» **Relative pose estimation data**
──────────

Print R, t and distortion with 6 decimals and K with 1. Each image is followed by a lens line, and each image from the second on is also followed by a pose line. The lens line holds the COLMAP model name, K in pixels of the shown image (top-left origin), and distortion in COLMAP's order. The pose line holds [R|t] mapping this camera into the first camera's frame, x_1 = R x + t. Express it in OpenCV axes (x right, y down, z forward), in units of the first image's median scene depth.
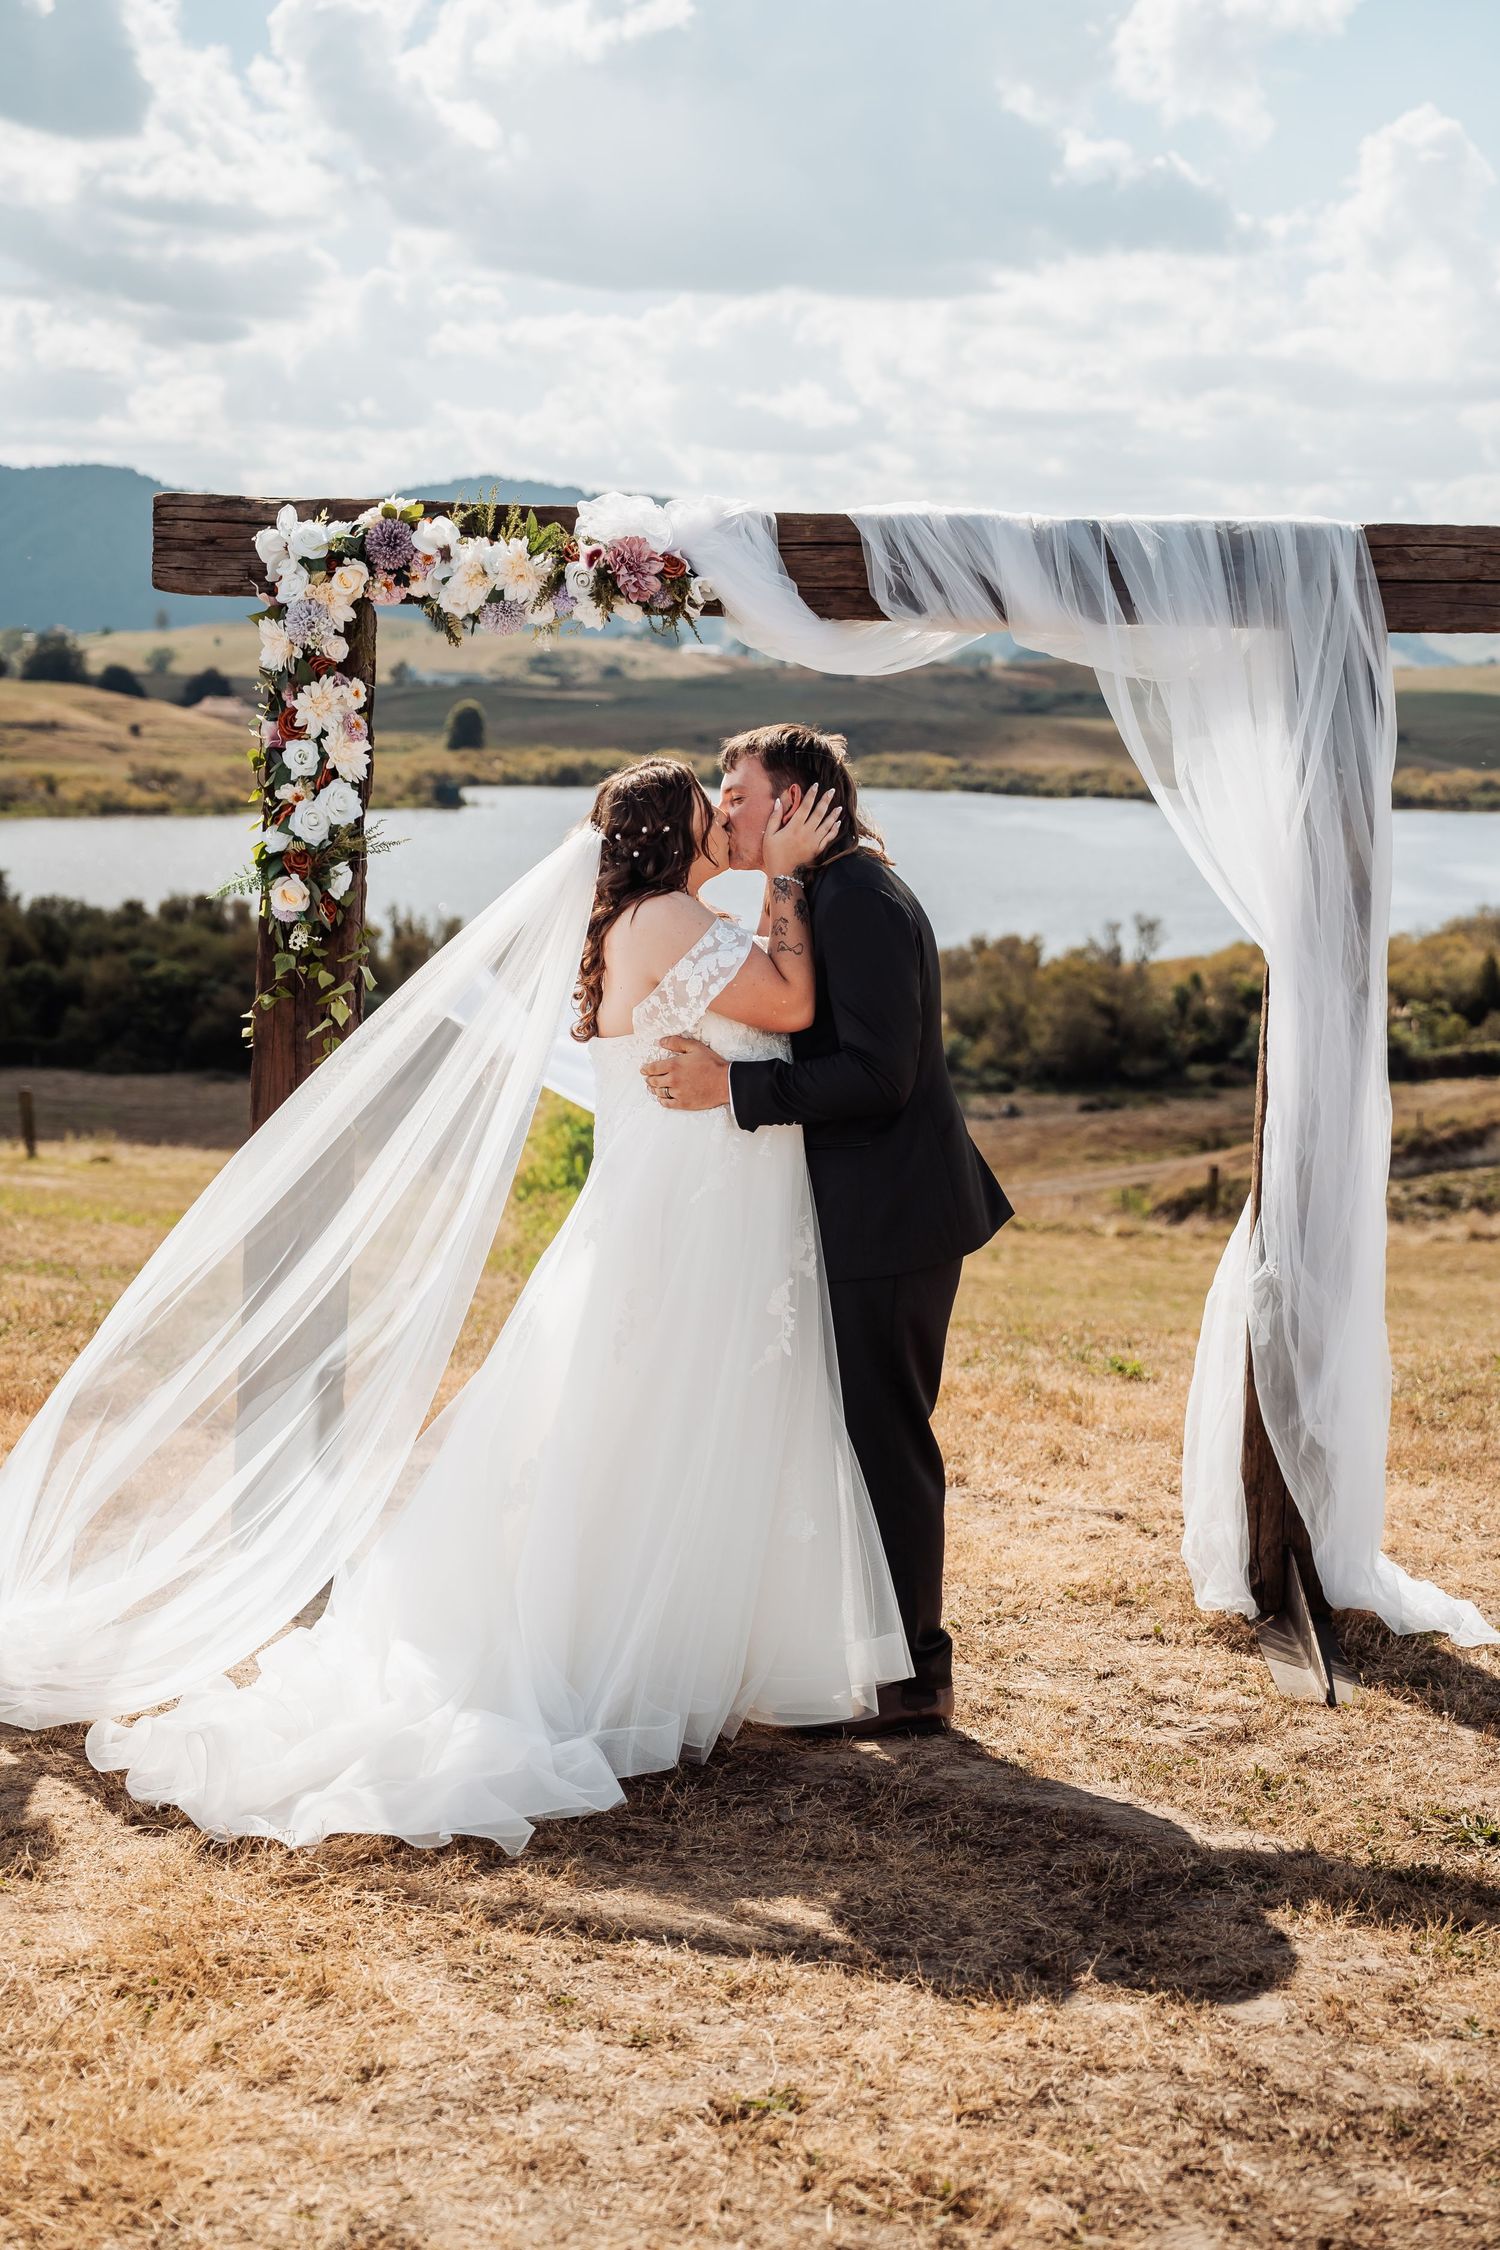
lens RADIAL K [[2960.8, 0, 755.6], [0, 2960.8, 1118.0], [0, 0, 1]] dist [0.165412, 0.000000]
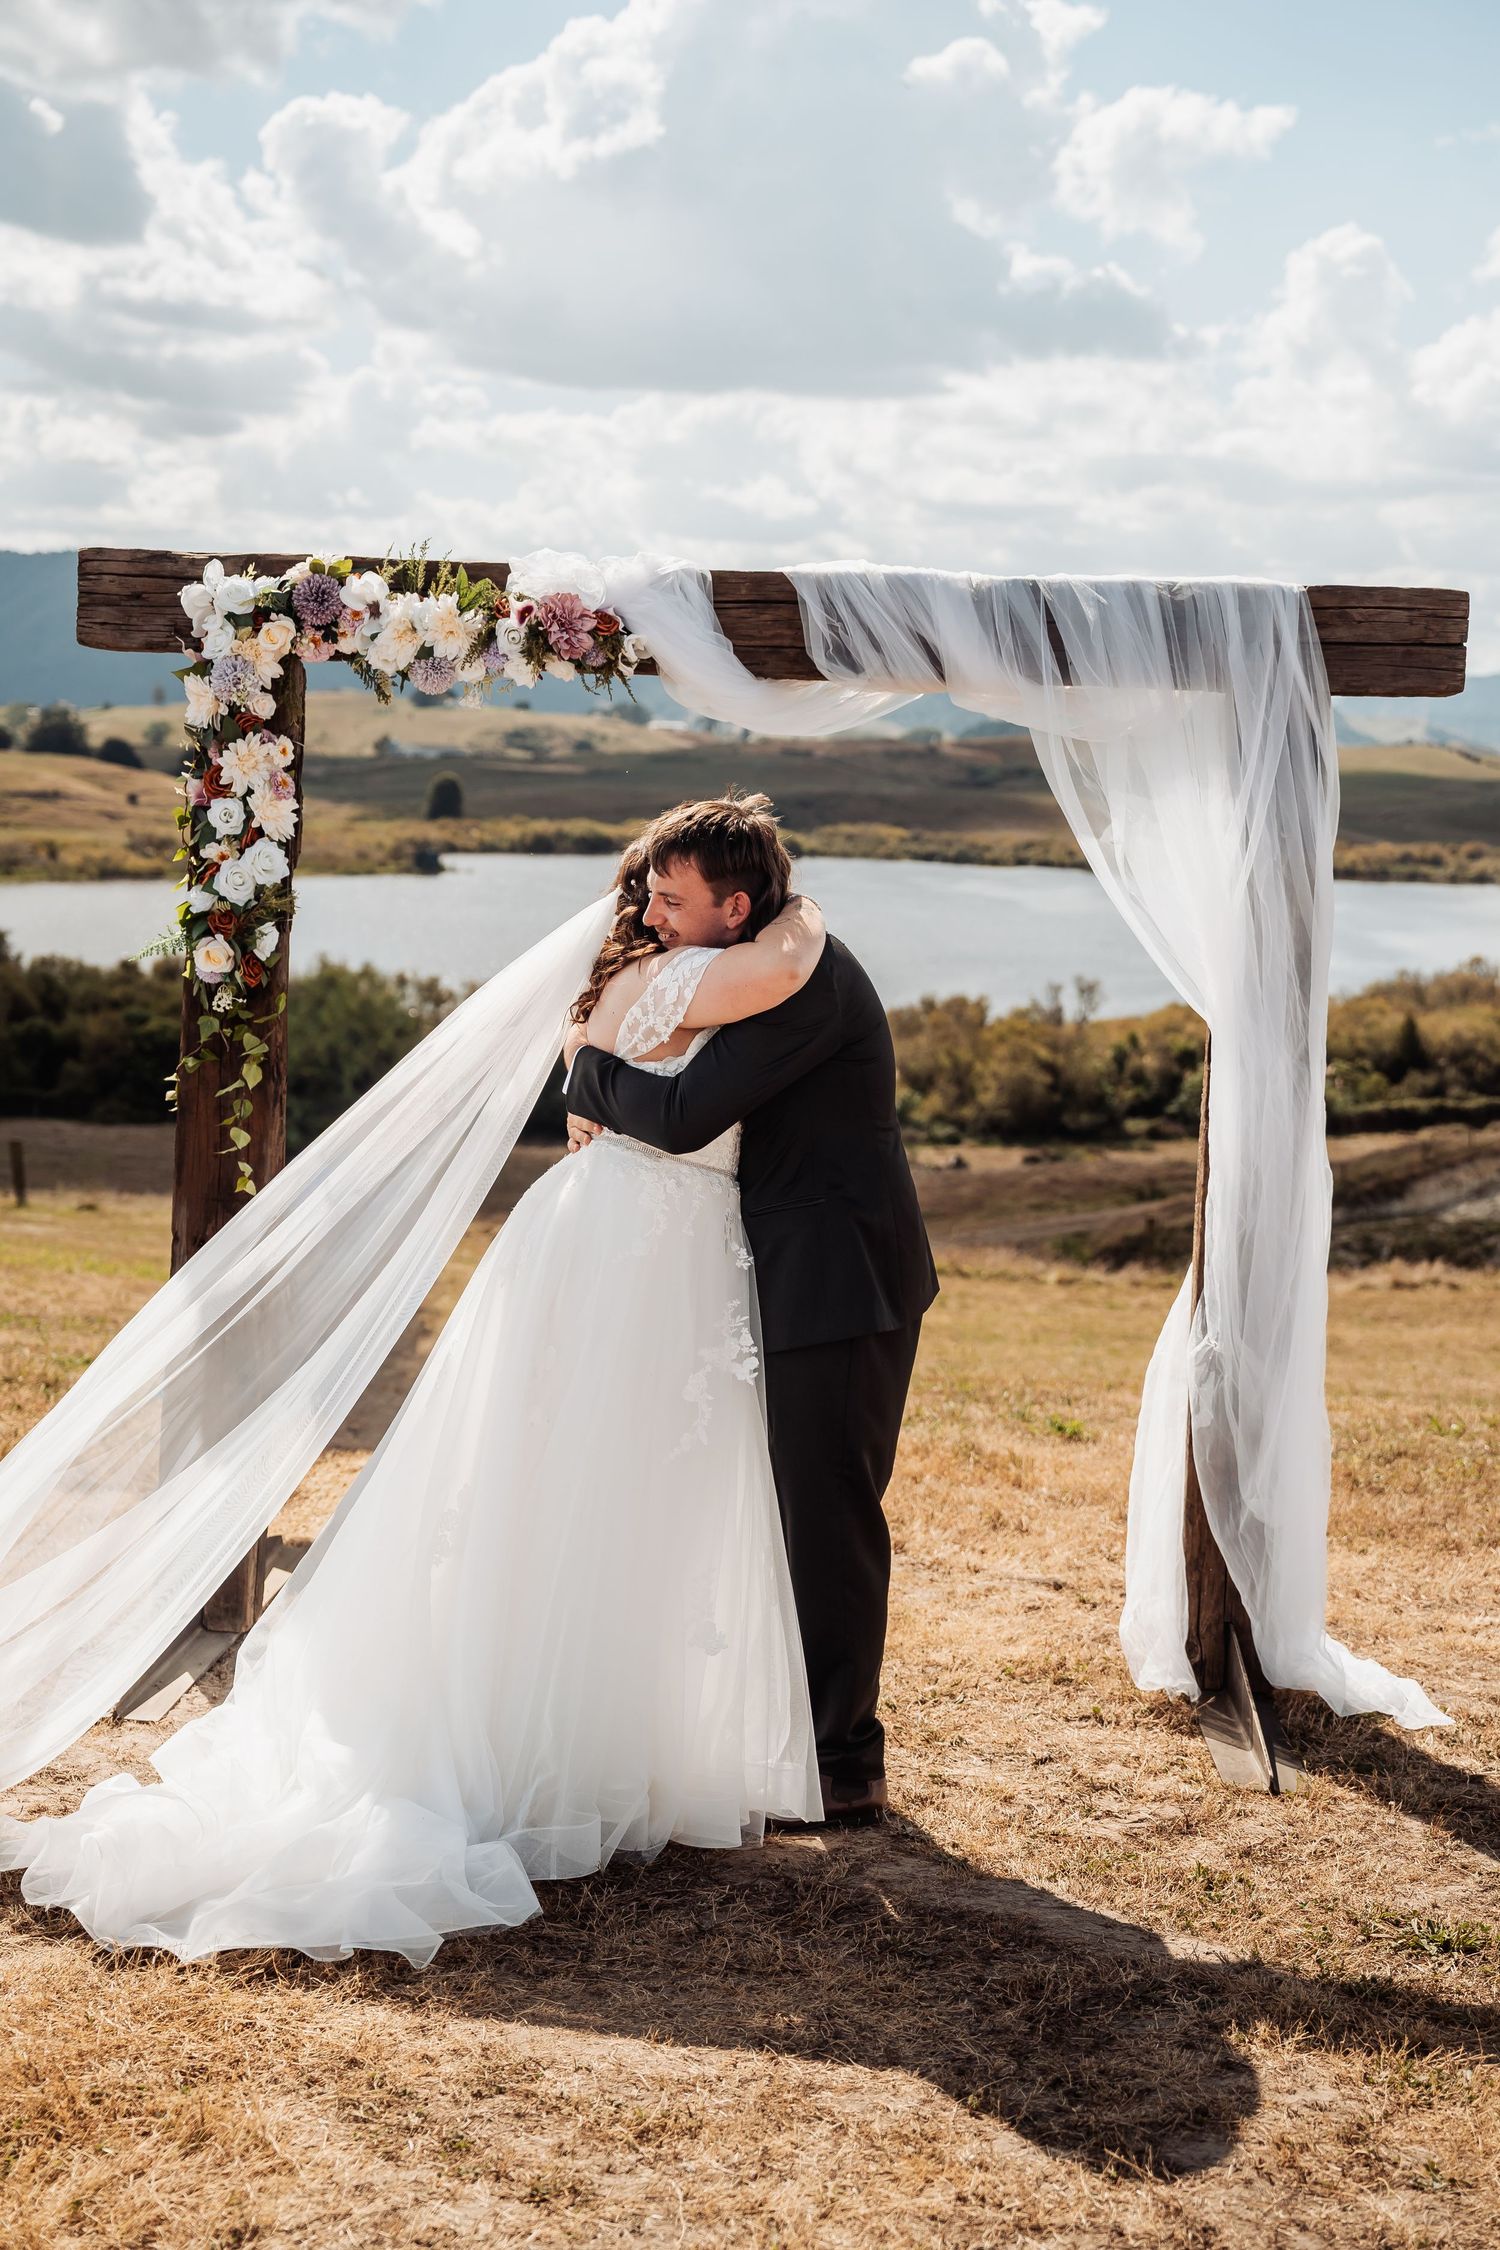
lens RADIAL K [[2797.9, 0, 739.4], [0, 2797.9, 1127.6], [0, 0, 1]] dist [0.133710, 0.000000]
pose [[0.999963, 0.003855, 0.007736, 0.009454], [-0.003745, 0.999892, -0.014235, -0.005739], [-0.007790, 0.014206, 0.999869, 0.072362]]
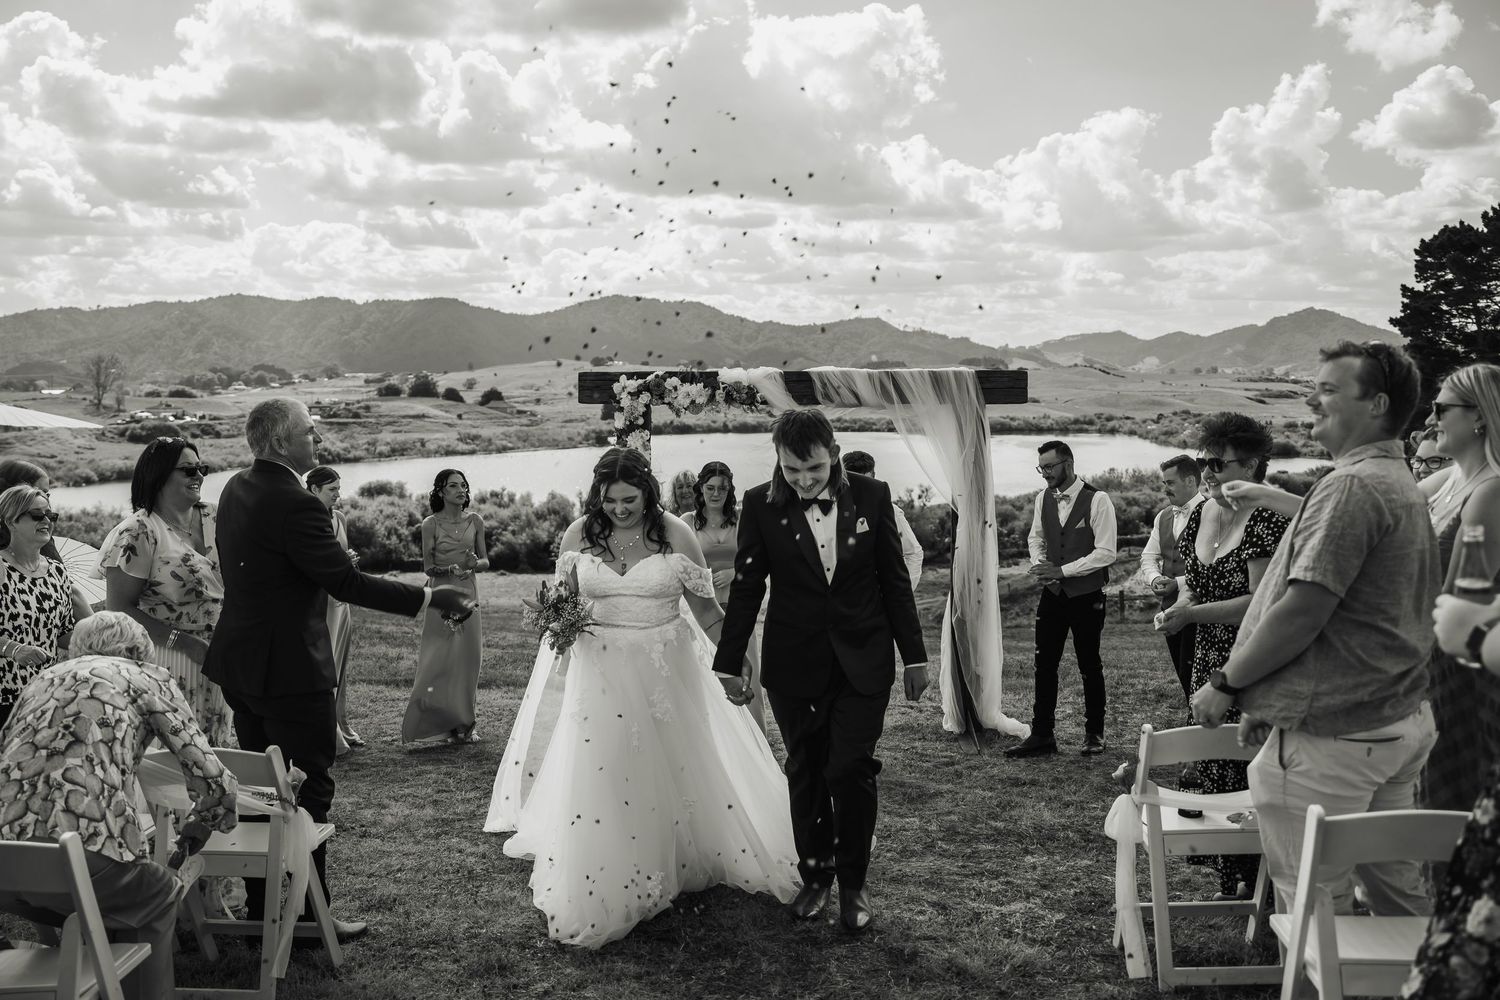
lens RADIAL K [[1375.0, 0, 756.0], [0, 1375.0, 510.4], [0, 0, 1]] dist [0.045871, 0.000000]
pose [[0.999407, -0.033547, 0.007760, -0.036294], [0.033915, 0.997991, -0.053519, 0.011999], [-0.005949, 0.053751, 0.998537, -0.382439]]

──────────

» **DIRECTIONS FOR THIS TASK**
Reproduce each entry exactly as given; no pictures, please.

» **YOUR SOLUTION**
Print R, t and distortion with 6 decimals and K with 1. Each image is followed by a lens line, and each image from the second on is also followed by a pose line. The lens line holds the COLMAP model name, K in pixels of the shown image (top-left origin), and distortion in COLMAP's order. The pose line holds [R|t] mapping this camera into the first camera's frame, x_1 = R x + t. Express it in OpenCV axes (x right, y down, z forward), in units of the first image's median scene depth.
lens RADIAL K [[2960.8, 0, 755.6], [0, 2960.8, 1118.0], [0, 0, 1]] dist [0.165412, 0.000000]
lens RADIAL K [[2797.9, 0, 739.4], [0, 2797.9, 1127.6], [0, 0, 1]] dist [0.133710, 0.000000]
pose [[0.999963, 0.003855, 0.007736, 0.009454], [-0.003745, 0.999892, -0.014235, -0.005739], [-0.007790, 0.014206, 0.999869, 0.072362]]
lens RADIAL K [[1375.0, 0, 756.0], [0, 1375.0, 510.4], [0, 0, 1]] dist [0.045871, 0.000000]
pose [[0.999407, -0.033547, 0.007760, -0.036294], [0.033915, 0.997991, -0.053519, 0.011999], [-0.005949, 0.053751, 0.998537, -0.382439]]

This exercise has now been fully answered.